05-24-2017 04:12 PM - edited 05-24-2017 04:21 PM
A random forest is a universal function approximator (ufa), like a Neural Network. UFA means that with enough training inputs it can approximate any reasonably behaved function to arbitrary precision. Done right it is fast. It is very fast. It also does things like compute nonlinear variable importance without having to account directly for nonlinearity.
MatLab has it as a specialized library. R has it in a dozen flavors. Python has it. JMP has it. It is of the same class of the winningest algorithms on kaggle: CART models.
Breiman also provided source code (Fortran)
https://www.stat.berkeley.edu/~breiman/RandomForests/cc_examples/prog.f
Here is something hacked using DLL's:
http://machine-vision-adhiguna.blogspot.com/2010/10/combining-intel-opencv-and-ni-labview.html
How to crash it using sklearn (sci-kit, R), LabPython
https://lavag.org/topic/20032-labpython-1050-error-shown-when-import-sklearn-library/
Content for homebrewing it in Python, or translating:
http://shop.oreilly.com/product/9780596529321.do
I really would like to get something clean/fast/prebuilt instead of translating Breiman's code to MathScript. Does such a beastie exist?
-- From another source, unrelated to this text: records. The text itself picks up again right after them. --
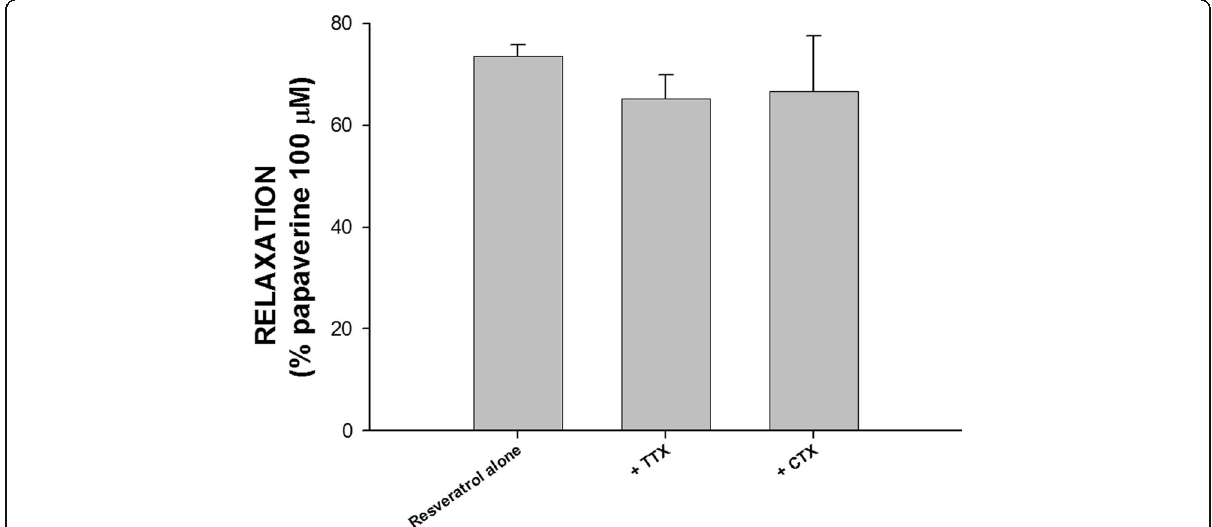
Fig. 3 The effects of tetrodotoxin (TTX) and ω -conotoxin GVIA (CTX) on resveratrol-induced relaxation in the human gallbladder. TTX (1 μ M) and CTX (1 μ M) had no significant effect on resveratrol-induced relaxation of human gallbladder muscle strips. The results shown are from at least three experiments. The vertical bars represent ± standard error of the mean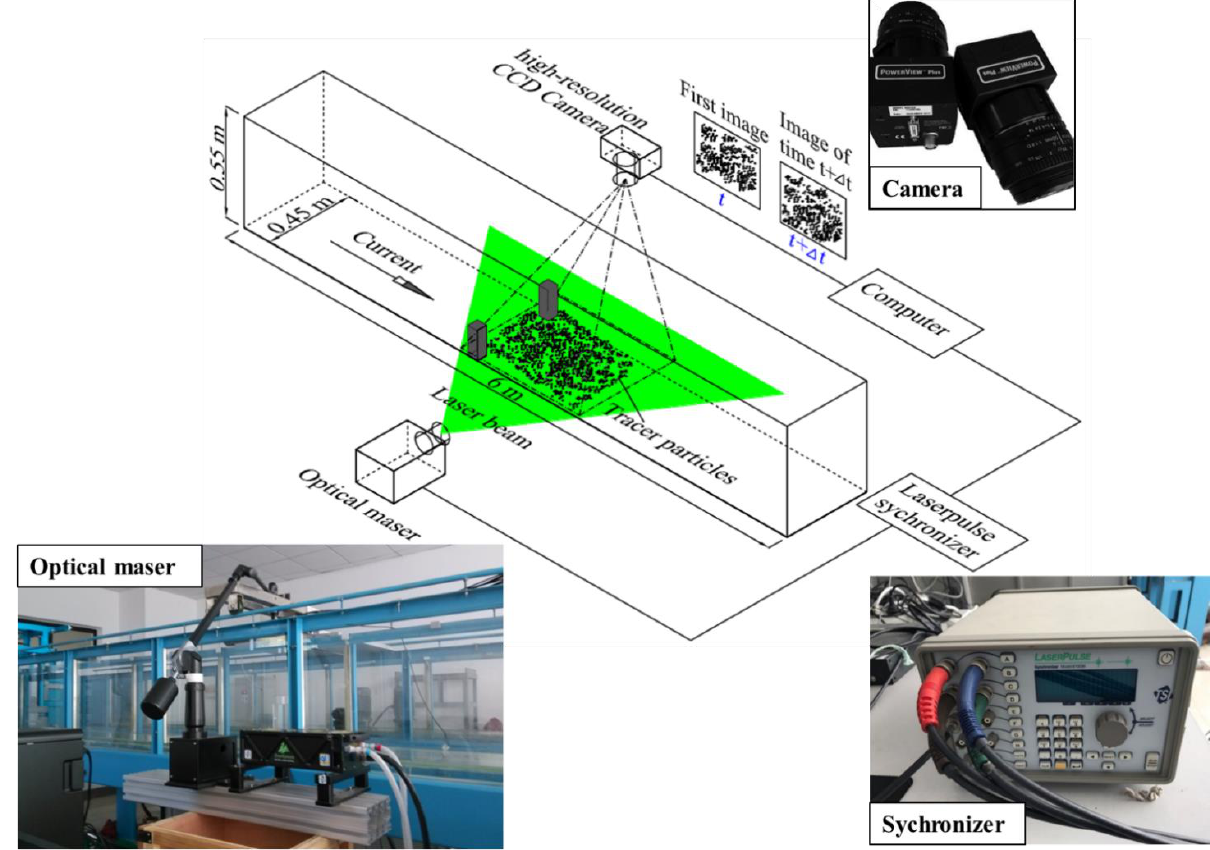
Figure 2. The diagram of flume and Particle Image Velocimetry (PIV) test stand with two symmetrical groins (black rectangular blocks).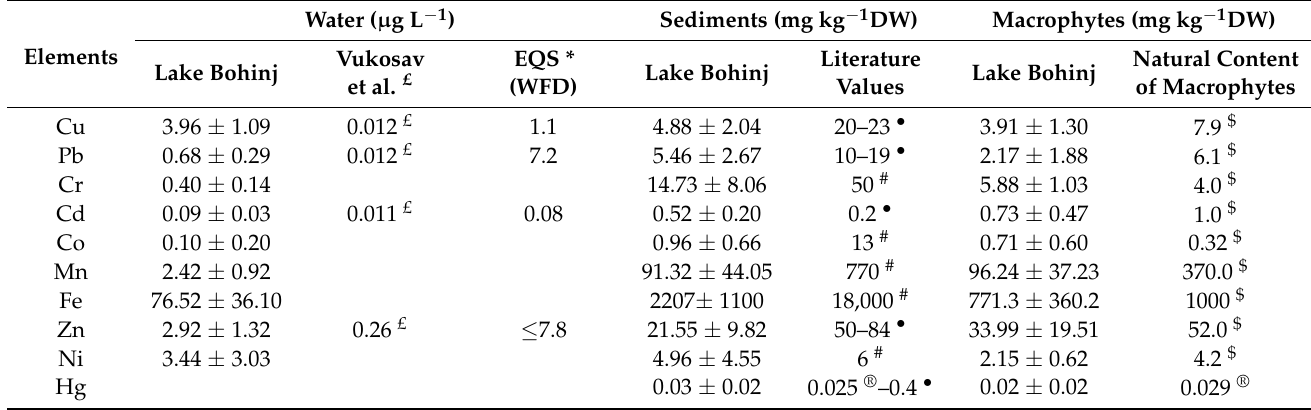
Table 2. Average concentrations ± SD of elements in water, bottom sediments and macrophytes in five plots in Lake Bohinj and literature values representing quality standards and natural contents.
Is there a random forest for LabVIEW?
05-24-2017 07:22 PM
LabVIEW does have some neural network tools. If you are interested in pursuing this Project, it makes a whole lot of sense (to me) to use the LabVIEW tools for neural networks instead of translating Fortran code for a neural network into MathScript code and then trying to run this model in LabVIEW.
Bob Schor
05-25-2017 08:59 AM
@Bob - the Random Forest, while being a universal function approximator has some super-powers of its own against Neural Networks. I can easily handle on a laptop the same tasks that if I did with a bleeding edge top-of-the-line workstation would take a compute-week.